Alors, pourquoi tant de haine ? Relisons les Actes des martyrs. Parce que nos premiers pères dans la foi refusaient de sacrifier à l’empereur.  » Mais quoi, dit le juge, crois ce que tu veux de ton Jésus, je te demande seulement, au nom de l’ordre public, de brûler quelques bâtonnets d’encens pour l’empereur ! » Et le martyr de répondre : « Nul ne peut se déclarer dieu, hormis Jésus-Christ. Je refuse de reconnaître une quelconque divinité à l’empereur ! »

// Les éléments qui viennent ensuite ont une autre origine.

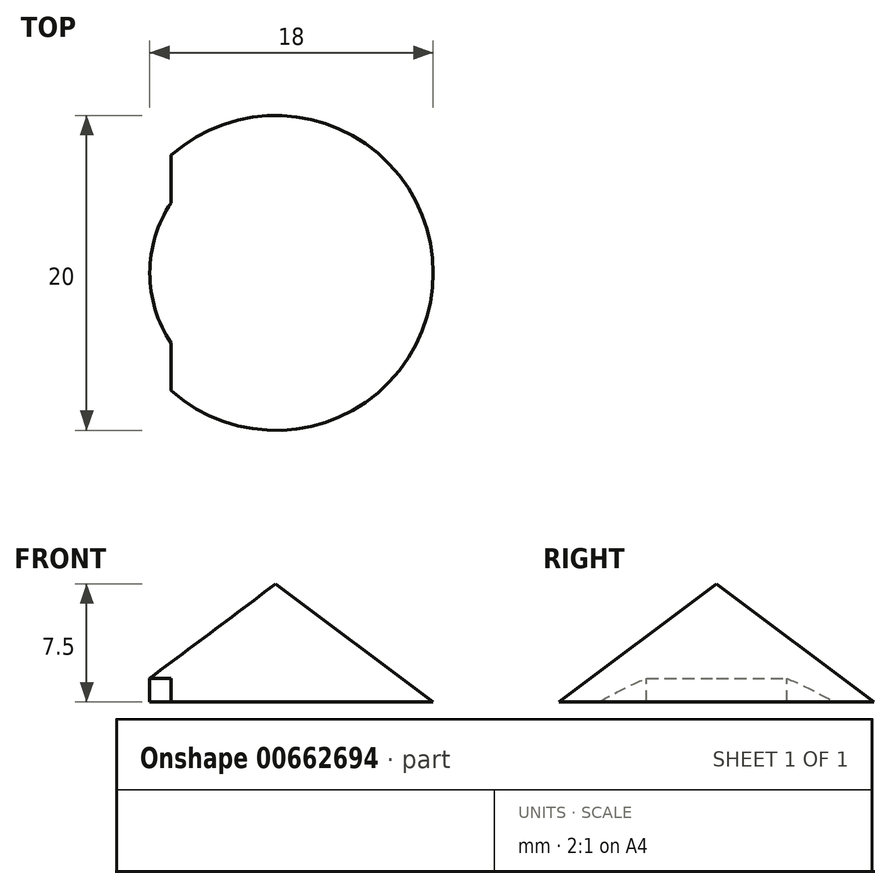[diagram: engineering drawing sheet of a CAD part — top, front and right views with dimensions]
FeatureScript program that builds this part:
annotation { "Feature Type Name" : "Feature", "Feature Type Description" : "" }
export const myFeature = defineFeature(function(context is Context, id is Id, definition is map)
    precondition{}
    {
        {
            var Q0;
            Q0=qCreatedBy(makeId("Front.planeOp"),FACE);
            var sketch = newSketch(context, id + "F0", { "sketchPlane" : qUnion([Q0])});
            skLineSegment(sketch, "E0", {"start": v(0, 30) * mm, "end": v(0, 37.5) * mm});
            skLineSegment(sketch, "E1", {"start": v(0, 37.5) * mm, "end": v(10, 30) * mm});
            skLineSegment(sketch, "E2", {"start": v(10, 30) * mm, "end": v(0, 30) * mm});
            skPoint(sketch, "E3.end.orphan", {"position": v(10, 0) * mm});
            skSolve(sketch);
        }
        {
            var Q0;
            Q0=qSketchRegion(id+"F0",true);
            var Q1;
            Q1=sQuery(id+"F0.wireOp",EDGE,"E0");
            revolve(context, id + "F1", {"entities" : qUnion([Q0]), "axis" : qUnion([Q1]), "revolveType" : RevolveType.FULL});
        }
        {
            var Q0;
            Q0=qCreatedBy(makeId("Top.planeOp"),FACE);
            var sketch = newSketch(context, id + "F2", { "sketchPlane" : qUnion([Q0])});
            skLineSegment(sketch, "E4", {"start": v(-6.64, 7.5) * mm, "end": v(-6.64, -9.07) * mm});
            skLineSegment(sketch, "E5", {"start": v(-6.64, -9.07) * mm, "end": v(-11.55, -9.07) * mm});
            skLineSegment(sketch, "E6", {"start": v(-11.55, -9.07) * mm, "end": v(-11.55, 7.5) * mm});
            skLineSegment(sketch, "E7", {"start": v(-11.55, 7.5) * mm, "end": v(-6.64, 7.5) * mm});
            skCircle(sketch, "E8", {"center": v(0, 0) * mm, "radius": 8 * mm});
            skLineSegment(sketch, "E9", {"start": v(10.46, -5.33) * mm, "end": v(-3.95, -10.95) * mm});
            skLineSegment(sketch, "E10.MirrorCS", {"start": v(10.46, 5.33) * mm, "end": v(-3.95, 10.95) * mm});
            skSolve(sketch);
        }
        {
            var Q0;
            {var subQ0=sQuery(id+"F2.wireOp",EDGE,"E5");Q0=makeQuery(id+"F2.imprint","IMPRINT",FACE,{"disambiguationData":[TD([[makeQuery(id+"F2.imprint","IMPRINT",EDGE,{"derivedFrom":subQ0}),-1.0]])]});}
            var Q1;
            {var subQ0=sQuery(id+"F2.wireOp",EDGE,"E8");var subQ1=sQuery(id+"F2.wireOp",EDGE,"E4");var subQ2=makeQuery(id+"F2.imprint","INTERSECT",VERTEX,{"disambiguationData":[OD(0.0)],"derivedFrom":[subQ1,subQ0]});Q1=makeQuery(id+"F2.imprint","IMPRINT",FACE,{"disambiguationData":[TD([[makeQuery(id+"F2.imprint","IMPRINT",EDGE,{"disambiguationData":[TD([[subQ2,-1.0]])],"derivedFrom":subQ1}),-1.0]])]});}
            extrude(context, id + "F3", {"entities" : qUnion([Q0, Q1]), "operationType" : NewBodyOperationType.REMOVE, "oppositeDirection" : true, "depth" : 5 * mm, "offsetDistance" : 25 * mm, "hasSecondDirection" : true, "secondDirectionOppositeDirection" : false, "secondDirectionDepth" : 50 * mm});
        }
        {
            var Q0;
            {var subQ0=sQuery(id+"F2.wireOp",EDGE,"E8");var subQ1=sQuery(id+"F2.wireOp",EDGE,"E4");var subQ2=makeQuery(id+"F2.imprint","INTERSECT",VERTEX,{"disambiguationData":[OD(0.0)],"derivedFrom":[subQ1,subQ0]});Q0=makeQuery(id+"F2.imprint","IMPRINT",FACE,{"disambiguationData":[TD([[makeQuery(id+"F2.imprint","IMPRINT",EDGE,{"disambiguationData":[TD([[subQ2,-1.0]])],"derivedFrom":subQ1}),1.0]])]});}
            var Q1;
            {var subQ0=sQuery(id+"F2.wireOp",EDGE,"E9");var subQ1=sQuery(id+"F2.wireOp",EDGE,"E8");var subQ2=makeQuery(id+"F2.imprint","INTERSECT",VERTEX,{"disambiguationData":[OD(0.0)],"derivedFrom":[subQ1,subQ0]});Q1=makeQuery(id+"F2.imprint","IMPRINT",FACE,{"disambiguationData":[TD([[makeQuery(id+"F2.imprint","IMPRINT",EDGE,{"disambiguationData":[TD([[subQ2,-1.0]])],"derivedFrom":subQ1}),1.0]])]});}
            extrude(context, id + "F4", {"entities" : qUnion([Q0, Q1]), "operationType" : NewBodyOperationType.REMOVE, "depth" : 30 * mm, "offsetDistance" : 25 * mm});
        }
        {
            var Q0;
            Q0=sQuery(id+"F2.wireOp",EDGE,"E9");
            cPlane(context, id + "F5", {"entities" : qUnion([Q0]), "cplaneType" : CPlaneType.LINE_ANGLE, "offset" : 25 * mm, "angle" : 180 * degree, "width" : 150 * mm, "height" : 150 * mm});
        }
        {
            var Q0;
            Q0=qCreatedBy(id+"F5.planeOp",FACE);
            var sketch = newSketch(context, id + "F6", { "sketchPlane" : qUnion([Q0])});
            skArc(sketch, "E11", {"start": v(0, 2) * mm, "mid": v(4.03, 15) * mm, "end": v(0, 28) * mm});
            skArc(sketch, "E12", {"start": v(0, 28) * mm, "mid": v(-4.03, 15) * mm, "end": v(0, 2) * mm});
            skSolve(sketch);
        }
        {
            var Q0;
            Q0=qSketchRegion(id+"F6",true);
            extrude(context, id + "F7", {"entities" : qUnion([Q0]), "operationType" : NewBodyOperationType.REMOVE, "depth" : 5 * mm, "offsetDistance" : 25 * mm, "hasSecondDirection" : true, "secondDirectionOppositeDirection" : true, "secondDirectionDepth" : 5 * mm});
        }
        {
            var Q0;
            Q0=sQuery(id+"F2.wireOp",EDGE,"E10.MirrorCS");
            cPlane(context, id + "F8", {"entities" : qUnion([Q0]), "cplaneType" : CPlaneType.LINE_ANGLE, "offset" : 25 * mm, "angle" : 0 * degree, "width" : 150 * mm, "height" : 150 * mm});
        }
        {
            var Q0;
            Q0=qCreatedBy(id+"F8.planeOp",FACE);
            var sketch = newSketch(context, id + "F9", { "sketchPlane" : qUnion([Q0])});
            skArc(sketch, "E13", {"start": v(0, 2) * mm, "mid": v(4.03, 15) * mm, "end": v(0, 28) * mm});
            skArc(sketch, "E14", {"start": v(0, 28) * mm, "mid": v(-4.03, 15) * mm, "end": v(0, 2) * mm});
            skSolve(sketch);
        }
        {
            var Q0;
            Q0=qSketchRegion(id+"F9",true);
            extrude(context, id + "F10", {"entities" : qUnion([Q0]), "operationType" : NewBodyOperationType.REMOVE, "oppositeDirection" : true, "depth" : 5 * mm, "offsetDistance" : 25 * mm, "hasSecondDirection" : true, "secondDirectionOppositeDirection" : false, "secondDirectionDepth" : 5 * mm});
        }
        {
            var Q0;
            Q0=qCreatedBy(makeId("Right.planeOp"),FACE);
            var sketch = newSketch(context, id + "F11", { "sketchPlane" : qUnion([Q0])});
            skArc(sketch, "E15", {"start": v(0, 2) * mm, "mid": v(4.03, 15) * mm, "end": v(0, 28) * mm});
            skArc(sketch, "E16", {"start": v(0, 28) * mm, "mid": v(-4.03, 15) * mm, "end": v(0, 2) * mm});
            skSolve(sketch);
        }
        {
            var Q0;
            Q0=qSketchRegion(id+"F11",true);
            extrude(context, id + "F12", {"entities" : qUnion([Q0]), "operationType" : NewBodyOperationType.REMOVE, "depth" : 20 * mm, "offsetDistance" : 25 * mm});
        }
    });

Ces premiers témoins de la foi sont tombés par amour de Jésus, et plus précisément, pour défendre les droits de l’Homme-Dieu sur eux. J’appartiens à Jésus, et l’Etat -représenté par l’empereur- doit accepter les limites de son pouvoir sur moi. Belle leçon pour nous autres, vingt siècles après, vivant dans ce monde occidental hyper sécularisé et laïciste. Soyons à notre tour des témoins de la foi. La voix des papes contemporains ne nous dit pas autre chose ! Oserons-nous témoigner de notre différence au milieu du monde ? « Je vous envoie comme des agneaux au milieu des loups » nous a prévenu ce même Jésus.